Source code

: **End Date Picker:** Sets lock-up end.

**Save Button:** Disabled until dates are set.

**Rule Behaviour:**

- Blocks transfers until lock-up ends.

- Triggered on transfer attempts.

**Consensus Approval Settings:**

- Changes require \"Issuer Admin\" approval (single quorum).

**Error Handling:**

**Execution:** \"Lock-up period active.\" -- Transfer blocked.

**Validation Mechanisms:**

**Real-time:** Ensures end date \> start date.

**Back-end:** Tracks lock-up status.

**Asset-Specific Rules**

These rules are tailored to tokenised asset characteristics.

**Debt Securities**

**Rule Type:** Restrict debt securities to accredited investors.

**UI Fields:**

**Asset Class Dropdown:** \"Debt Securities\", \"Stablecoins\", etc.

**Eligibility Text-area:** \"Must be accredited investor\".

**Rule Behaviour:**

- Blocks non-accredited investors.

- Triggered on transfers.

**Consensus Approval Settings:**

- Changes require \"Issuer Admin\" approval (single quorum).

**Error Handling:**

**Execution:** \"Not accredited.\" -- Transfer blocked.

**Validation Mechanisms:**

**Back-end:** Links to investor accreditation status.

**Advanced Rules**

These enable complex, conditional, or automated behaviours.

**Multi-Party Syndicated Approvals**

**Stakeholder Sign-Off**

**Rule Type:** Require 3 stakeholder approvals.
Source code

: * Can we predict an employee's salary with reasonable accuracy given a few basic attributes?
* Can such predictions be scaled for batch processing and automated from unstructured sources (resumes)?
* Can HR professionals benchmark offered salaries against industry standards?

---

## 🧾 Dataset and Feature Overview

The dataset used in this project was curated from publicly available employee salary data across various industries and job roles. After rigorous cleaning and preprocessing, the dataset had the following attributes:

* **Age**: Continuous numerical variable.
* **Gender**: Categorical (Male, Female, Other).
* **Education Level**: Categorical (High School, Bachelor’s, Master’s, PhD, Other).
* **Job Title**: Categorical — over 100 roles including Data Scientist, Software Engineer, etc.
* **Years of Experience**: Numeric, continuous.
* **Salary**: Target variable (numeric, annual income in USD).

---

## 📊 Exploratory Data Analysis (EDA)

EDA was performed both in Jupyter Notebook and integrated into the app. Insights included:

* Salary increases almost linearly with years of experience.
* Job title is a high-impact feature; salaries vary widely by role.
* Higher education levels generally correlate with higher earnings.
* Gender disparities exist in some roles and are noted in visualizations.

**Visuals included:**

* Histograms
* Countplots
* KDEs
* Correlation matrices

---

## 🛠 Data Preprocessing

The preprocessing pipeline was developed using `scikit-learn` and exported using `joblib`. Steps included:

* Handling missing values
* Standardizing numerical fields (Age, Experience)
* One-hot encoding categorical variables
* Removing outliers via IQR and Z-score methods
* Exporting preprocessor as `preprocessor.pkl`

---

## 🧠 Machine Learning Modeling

· · ·

TASK INSTRUCTIONS -
Please reproduce every row above character for character, adding nothing and leaving nothing out.

ANSWER FOR THIS EXERCISE -
Source code

: **End Date Picker:** Sets lock-up end.

**Save Button:** Disabled until dates are set.

**Rule Behaviour:**

- Blocks transfers until lock-up ends.

- Triggered on transfer attempts.

**Consensus Approval Settings:**

- Changes require \"Issuer Admin\" approval (single quorum).

**Error Handling:**

**Execution:** \"Lock-up period active.\" -- Transfer blocked.

**Validation Mechanisms:**

**Real-time:** Ensures end date \> start date.

**Back-end:** Tracks lock-up status.

**Asset-Specific Rules**

These rules are tailored to tokenised asset characteristics.

**Debt Securities**

**Rule Type:** Restrict debt securities to accredited investors.

**UI Fields:**

**Asset Class Dropdown:** \"Debt Securities\", \"Stablecoins\", etc.

**Eligibility Text-area:** \"Must be accredited investor\".

**Rule Behaviour:**

- Blocks non-accredited investors.

- Triggered on transfers.

**Consensus Approval Settings:**

- Changes require \"Issuer Admin\" approval (single quorum).

**Error Handling:**

**Execution:** \"Not accredited.\" -- Transfer blocked.

**Validation Mechanisms:**

**Back-end:** Links to investor accreditation status.

**Advanced Rules**

These enable complex, conditional, or automated behaviours.

**Multi-Party Syndicated Approvals**

**Stakeholder Sign-Off**

**Rule Type:** Require 3 stakeholder approvals.
Source code

: * Can we predict an employee's salary with reasonable accuracy given a few basic attributes?
* Can such predictions be scaled for batch processing and automated from unstructured sources (resumes)?
* Can HR professionals benchmark offered salaries against industry standards?

---

## 🧾 Dataset and Feature Overview

The dataset used in this project was curated from publicly available employee salary data across various industries and job roles. After rigorous cleaning and preprocessing, the dataset had the following attributes:

* **Age**: Continuous numerical variable.
* **Gender**: Categorical (Male, Female, Other).
* **Education Level**: Categorical (High School, Bachelor’s, Master’s, PhD, Other).
* **Job Title**: Categorical — over 100 roles including Data Scientist, Software Engineer, etc.
* **Years of Experience**: Numeric, continuous.
* **Salary**: Target variable (numeric, annual income in USD).

---

## 📊 Exploratory Data Analysis (EDA)

EDA was performed both in Jupyter Notebook and integrated into the app. Insights included:

* Salary increases almost linearly with years of experience.
* Job title is a high-impact feature; salaries vary widely by role.
* Higher education levels generally correlate with higher earnings.
* Gender disparities exist in some roles and are noted in visualizations.

**Visuals included:**

* Histograms
* Countplots
* KDEs
* Correlation matrices

---

## 🛠 Data Preprocessing

The preprocessing pipeline was developed using `scikit-learn` and exported using `joblib`. Steps included:

* Handling missing values
* Standardizing numerical fields (Age, Experience)
* One-hot encoding categorical variables
* Removing outliers via IQR and Z-score methods
* Exporting preprocessor as `preprocessor.pkl`

---

## 🧠 Machine Learning Modeling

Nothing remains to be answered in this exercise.